Estrai senza alcuna modifica le righe dei record, partendo dalla riga che contiene "Q: Is there any pizza in this" e terminando alla fine dei record, entrambi gli estremi inclusi. Lascia fuori dalla risposta le immagini.

RECORD DELL'ESERCIZIO:
----

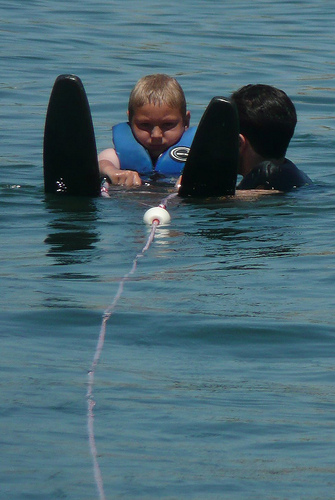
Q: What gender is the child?
A: Male.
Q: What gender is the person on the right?
A: Male.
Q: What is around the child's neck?
A: Life jacket.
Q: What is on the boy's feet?
A: Skis.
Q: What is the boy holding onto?
A: Rope.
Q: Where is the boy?
A: Water.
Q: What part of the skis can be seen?
A: Top half.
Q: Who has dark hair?
A: Man on the right.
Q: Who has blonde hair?
A: Boy.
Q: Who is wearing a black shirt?
A: Man on the right.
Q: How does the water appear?
A: Calm.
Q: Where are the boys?
A: In water.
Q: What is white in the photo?
A: Float.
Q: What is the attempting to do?
A: Water ski.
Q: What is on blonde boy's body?
A: Life preserver.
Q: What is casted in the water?
A: Shadow.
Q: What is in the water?
A: Rope.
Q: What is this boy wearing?
A: Life Vest.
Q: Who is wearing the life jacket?
A: The little boy.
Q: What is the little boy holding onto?
A: The handle with rope.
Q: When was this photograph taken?
A: During the daytime.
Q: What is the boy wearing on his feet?
A: Water skis.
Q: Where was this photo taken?
A: At the lake.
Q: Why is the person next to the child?
A: Giving assistance.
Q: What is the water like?
A: Calm.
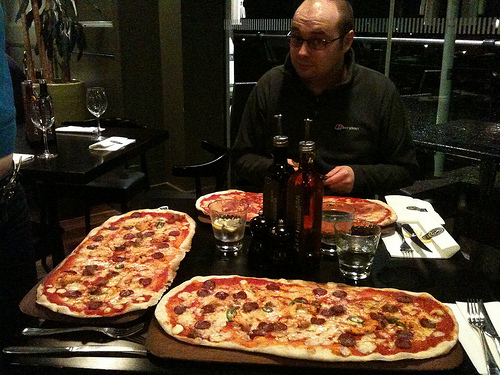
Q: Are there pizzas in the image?
A: Yes, there is a pizza.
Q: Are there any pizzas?
A: Yes, there is a pizza.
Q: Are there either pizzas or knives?
A: Yes, there is a pizza.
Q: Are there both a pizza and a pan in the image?
A: No, there is a pizza but no pans.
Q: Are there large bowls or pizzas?
A: Yes, there is a large pizza.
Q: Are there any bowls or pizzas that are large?
A: Yes, the pizza is large.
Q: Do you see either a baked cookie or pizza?
A: Yes, there is a baked pizza.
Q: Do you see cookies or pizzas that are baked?
A: Yes, the pizza is baked.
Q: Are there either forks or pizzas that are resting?
A: Yes, the pizza is resting.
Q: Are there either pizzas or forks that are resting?
A: Yes, the pizza is resting.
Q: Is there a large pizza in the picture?
A: Yes, there is a large pizza.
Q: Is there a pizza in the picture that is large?
A: Yes, there is a pizza that is large.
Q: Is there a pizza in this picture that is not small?
A: Yes, there is a large pizza.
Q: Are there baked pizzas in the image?
A: Yes, there is a baked pizza.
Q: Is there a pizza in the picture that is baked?
A: Yes, there is a pizza that is baked.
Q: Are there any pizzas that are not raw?
A: Yes, there is a baked pizza.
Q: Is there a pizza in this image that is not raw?
A: Yes, there is a baked pizza.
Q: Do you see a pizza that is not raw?
A: Yes, there is a baked pizza.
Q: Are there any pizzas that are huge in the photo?
A: Yes, there is a huge pizza.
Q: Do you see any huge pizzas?
A: Yes, there is a huge pizza.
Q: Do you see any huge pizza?
A: Yes, there is a huge pizza.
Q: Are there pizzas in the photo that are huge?
A: Yes, there is a pizza that is huge.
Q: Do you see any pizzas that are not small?
A: Yes, there is a huge pizza.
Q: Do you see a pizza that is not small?
A: Yes, there is a huge pizza.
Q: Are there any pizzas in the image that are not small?
A: Yes, there is a huge pizza.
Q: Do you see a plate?
A: No, there are no plates.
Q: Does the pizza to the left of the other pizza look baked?
A: Yes, the pizza is baked.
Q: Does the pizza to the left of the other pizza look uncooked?
A: No, the pizza is baked.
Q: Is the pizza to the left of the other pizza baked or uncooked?
A: The pizza is baked.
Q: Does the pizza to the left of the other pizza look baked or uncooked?
A: The pizza is baked.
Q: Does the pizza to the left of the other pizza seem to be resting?
A: Yes, the pizza is resting.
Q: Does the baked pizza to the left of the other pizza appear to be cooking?
A: No, the pizza is resting.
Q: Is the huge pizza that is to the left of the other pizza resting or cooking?
A: The pizza is resting.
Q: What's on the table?
A: The pizza is on the table.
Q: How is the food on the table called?
A: The food is a pizza.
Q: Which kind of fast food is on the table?
A: The food is a pizza.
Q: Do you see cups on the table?
A: No, there is a pizza on the table.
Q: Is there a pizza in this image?
A: Yes, there is a pizza.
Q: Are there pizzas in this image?
A: Yes, there is a pizza.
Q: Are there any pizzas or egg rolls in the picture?
A: Yes, there is a pizza.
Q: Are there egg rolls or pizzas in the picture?
A: Yes, there is a pizza.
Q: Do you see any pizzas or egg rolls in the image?
A: Yes, there is a pizza.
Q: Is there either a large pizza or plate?
A: Yes, there is a large pizza.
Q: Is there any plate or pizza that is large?
A: Yes, the pizza is large.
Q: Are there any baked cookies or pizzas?
A: Yes, there is a baked pizza.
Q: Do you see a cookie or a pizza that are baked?
A: Yes, the pizza is baked.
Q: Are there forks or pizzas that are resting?
A: Yes, the pizza is resting.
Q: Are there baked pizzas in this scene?
A: Yes, there is a baked pizza.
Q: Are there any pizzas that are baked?
A: Yes, there is a pizza that is baked.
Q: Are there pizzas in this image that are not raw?
A: Yes, there is a baked pizza.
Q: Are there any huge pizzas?
A: Yes, there is a huge pizza.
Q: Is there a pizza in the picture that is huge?
A: Yes, there is a pizza that is huge.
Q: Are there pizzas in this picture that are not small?
A: Yes, there is a huge pizza.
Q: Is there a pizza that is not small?
A: Yes, there is a huge pizza.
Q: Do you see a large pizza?
A: Yes, there is a large pizza.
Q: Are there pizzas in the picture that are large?
A: Yes, there is a pizza that is large.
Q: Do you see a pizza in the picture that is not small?
A: Yes, there is a large pizza.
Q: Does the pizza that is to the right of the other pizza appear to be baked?
A: Yes, the pizza is baked.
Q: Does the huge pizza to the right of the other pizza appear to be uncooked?
A: No, the pizza is baked.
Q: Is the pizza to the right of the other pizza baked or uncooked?
A: The pizza is baked.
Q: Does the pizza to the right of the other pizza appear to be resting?
A: Yes, the pizza is resting.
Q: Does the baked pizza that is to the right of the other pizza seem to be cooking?
A: No, the pizza is resting.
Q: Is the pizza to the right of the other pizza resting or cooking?
A: The pizza is resting.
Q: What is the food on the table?
A: The food is a pizza.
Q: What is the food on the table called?
A: The food is a pizza.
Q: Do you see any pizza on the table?
A: Yes, there is a pizza on the table.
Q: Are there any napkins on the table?
A: No, there is a pizza on the table.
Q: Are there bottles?
A: Yes, there is a bottle.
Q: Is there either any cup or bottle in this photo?
A: Yes, there is a bottle.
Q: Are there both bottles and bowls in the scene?
A: No, there is a bottle but no bowls.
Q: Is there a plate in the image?
A: No, there are no plates.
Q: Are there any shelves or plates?
A: No, there are no plates or shelves.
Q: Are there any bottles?
A: Yes, there is a bottle.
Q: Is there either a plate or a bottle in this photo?
A: Yes, there is a bottle.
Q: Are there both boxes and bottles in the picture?
A: No, there is a bottle but no boxes.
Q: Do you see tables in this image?
A: Yes, there is a table.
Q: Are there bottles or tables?
A: Yes, there is a table.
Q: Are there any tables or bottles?
A: Yes, there is a table.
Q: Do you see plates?
A: No, there are no plates.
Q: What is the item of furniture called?
A: The piece of furniture is a table.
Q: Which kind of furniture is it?
A: The piece of furniture is a table.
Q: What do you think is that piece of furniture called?
A: This is a table.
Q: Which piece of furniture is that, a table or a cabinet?
A: This is a table.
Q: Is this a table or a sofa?
A: This is a table.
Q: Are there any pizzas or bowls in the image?
A: Yes, there is a pizza.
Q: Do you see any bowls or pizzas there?
A: Yes, there is a pizza.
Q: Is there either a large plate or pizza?
A: Yes, there is a large pizza.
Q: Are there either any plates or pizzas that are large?
A: Yes, the pizza is large.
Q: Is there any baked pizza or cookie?
A: Yes, there is a baked pizza.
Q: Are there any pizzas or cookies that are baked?
A: Yes, the pizza is baked.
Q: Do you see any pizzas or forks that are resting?
A: Yes, the pizza is resting.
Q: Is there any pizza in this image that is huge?
A: Yes, there is a huge pizza.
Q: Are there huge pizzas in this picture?
A: Yes, there is a huge pizza.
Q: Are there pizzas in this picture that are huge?
A: Yes, there is a pizza that is huge.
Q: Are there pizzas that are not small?
A: Yes, there is a huge pizza.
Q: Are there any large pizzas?
A: Yes, there is a large pizza.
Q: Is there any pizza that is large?
A: Yes, there is a pizza that is large.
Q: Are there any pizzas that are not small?
A: Yes, there is a large pizza.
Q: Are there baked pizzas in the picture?
A: Yes, there is a baked pizza.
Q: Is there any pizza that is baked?
A: Yes, there is a pizza that is baked.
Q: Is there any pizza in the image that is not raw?
A: Yes, there is a baked pizza.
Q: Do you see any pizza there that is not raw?
A: Yes, there is a baked pizza.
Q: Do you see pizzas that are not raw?
A: Yes, there is a baked pizza.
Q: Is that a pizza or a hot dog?
A: That is a pizza.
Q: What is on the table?
A: The pizza is on the table.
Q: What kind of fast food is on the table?
A: The food is a pizza.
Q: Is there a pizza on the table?
A: Yes, there is a pizza on the table.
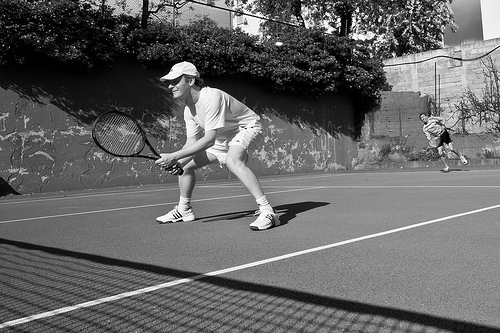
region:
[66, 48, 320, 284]
a person playing tennis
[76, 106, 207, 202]
a tennis racket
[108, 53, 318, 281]
someone wearing athletic sneakers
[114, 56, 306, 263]
someone wearing socks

----

RISPOSTA:
Q: Is there any pizza in this image that is huge?
A: Yes, there is a huge pizza.
Q: Are there huge pizzas in this picture?
A: Yes, there is a huge pizza.
Q: Are there pizzas in this picture that are huge?
A: Yes, there is a pizza that is huge.
Q: Are there pizzas that are not small?
A: Yes, there is a huge pizza.
Q: Are there any large pizzas?
A: Yes, there is a large pizza.
Q: Is there any pizza that is large?
A: Yes, there is a pizza that is large.
Q: Are there any pizzas that are not small?
A: Yes, there is a large pizza.
Q: Are there baked pizzas in the picture?
A: Yes, there is a baked pizza.
Q: Is there any pizza that is baked?
A: Yes, there is a pizza that is baked.
Q: Is there any pizza in the image that is not raw?
A: Yes, there is a baked pizza.
Q: Do you see any pizza there that is not raw?
A: Yes, there is a baked pizza.
Q: Do you see pizzas that are not raw?
A: Yes, there is a baked pizza.
Q: Is that a pizza or a hot dog?
A: That is a pizza.
Q: What is on the table?
A: The pizza is on the table.
Q: What kind of fast food is on the table?
A: The food is a pizza.
Q: Is there a pizza on the table?
A: Yes, there is a pizza on the table.
region:
[66, 48, 320, 284]
a person playing tennis
[76, 106, 207, 202]
a tennis racket
[108, 53, 318, 281]
someone wearing athletic sneakers
[114, 56, 306, 263]
someone wearing socks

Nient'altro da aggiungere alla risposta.